### [RECORDS PROVIDED]
"""
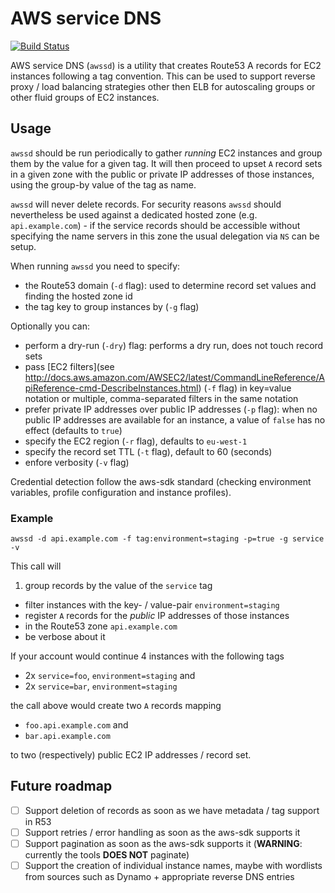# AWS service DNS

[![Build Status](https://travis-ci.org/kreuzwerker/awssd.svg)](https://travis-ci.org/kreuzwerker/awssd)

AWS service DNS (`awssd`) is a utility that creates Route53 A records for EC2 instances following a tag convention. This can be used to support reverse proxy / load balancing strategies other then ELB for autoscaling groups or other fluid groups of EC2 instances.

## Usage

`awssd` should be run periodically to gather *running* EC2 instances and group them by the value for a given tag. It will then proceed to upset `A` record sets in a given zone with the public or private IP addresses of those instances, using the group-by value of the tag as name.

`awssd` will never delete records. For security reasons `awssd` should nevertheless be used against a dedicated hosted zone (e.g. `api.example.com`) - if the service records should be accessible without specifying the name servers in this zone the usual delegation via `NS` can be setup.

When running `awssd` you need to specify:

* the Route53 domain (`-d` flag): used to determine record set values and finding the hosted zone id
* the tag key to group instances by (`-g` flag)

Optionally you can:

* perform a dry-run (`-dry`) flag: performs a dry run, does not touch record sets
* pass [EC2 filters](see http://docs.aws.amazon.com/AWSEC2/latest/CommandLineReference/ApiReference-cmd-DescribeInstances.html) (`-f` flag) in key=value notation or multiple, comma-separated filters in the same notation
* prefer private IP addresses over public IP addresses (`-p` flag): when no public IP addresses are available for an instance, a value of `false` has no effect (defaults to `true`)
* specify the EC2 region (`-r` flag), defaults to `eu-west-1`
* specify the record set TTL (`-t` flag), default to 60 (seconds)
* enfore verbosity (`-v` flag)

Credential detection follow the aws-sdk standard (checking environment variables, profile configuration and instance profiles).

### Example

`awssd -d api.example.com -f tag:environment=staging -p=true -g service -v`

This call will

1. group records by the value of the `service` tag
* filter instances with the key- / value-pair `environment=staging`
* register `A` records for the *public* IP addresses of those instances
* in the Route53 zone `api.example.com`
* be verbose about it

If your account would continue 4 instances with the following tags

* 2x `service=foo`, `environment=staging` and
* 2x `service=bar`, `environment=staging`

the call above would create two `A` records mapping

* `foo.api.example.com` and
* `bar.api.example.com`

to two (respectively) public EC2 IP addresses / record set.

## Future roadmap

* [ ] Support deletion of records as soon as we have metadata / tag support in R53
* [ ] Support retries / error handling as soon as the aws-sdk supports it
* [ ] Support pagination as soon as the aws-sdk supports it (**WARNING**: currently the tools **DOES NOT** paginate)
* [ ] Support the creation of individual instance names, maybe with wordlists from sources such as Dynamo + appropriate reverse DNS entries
"""
"""
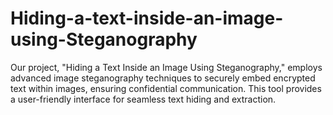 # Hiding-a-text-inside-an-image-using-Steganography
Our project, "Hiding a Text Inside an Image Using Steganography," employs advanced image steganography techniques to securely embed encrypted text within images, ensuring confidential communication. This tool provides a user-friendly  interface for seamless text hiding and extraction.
"""
### [WHAT TO PRODUCE]
Set down precisely the lines above between the line holding "1. group records" and the line holding "support in R53", inclusive, and nothing beyond them.

### [SOLUTION TO THIS PROBLEM]
1. group records by the value of the `service` tag
* filter instances with the key- / value-pair `environment=staging`
* register `A` records for the *public* IP addresses of those instances
* in the Route53 zone `api.example.com`
* be verbose about it

If your account would continue 4 instances with the following tags

* 2x `service=foo`, `environment=staging` and
* 2x `service=bar`, `environment=staging`

the call above would create two `A` records mapping

* `foo.api.example.com` and
* `bar.api.example.com`

to two (respectively) public EC2 IP addresses / record set.

## Future roadmap

* [ ] Support deletion of records as soon as we have metadata / tag support in R53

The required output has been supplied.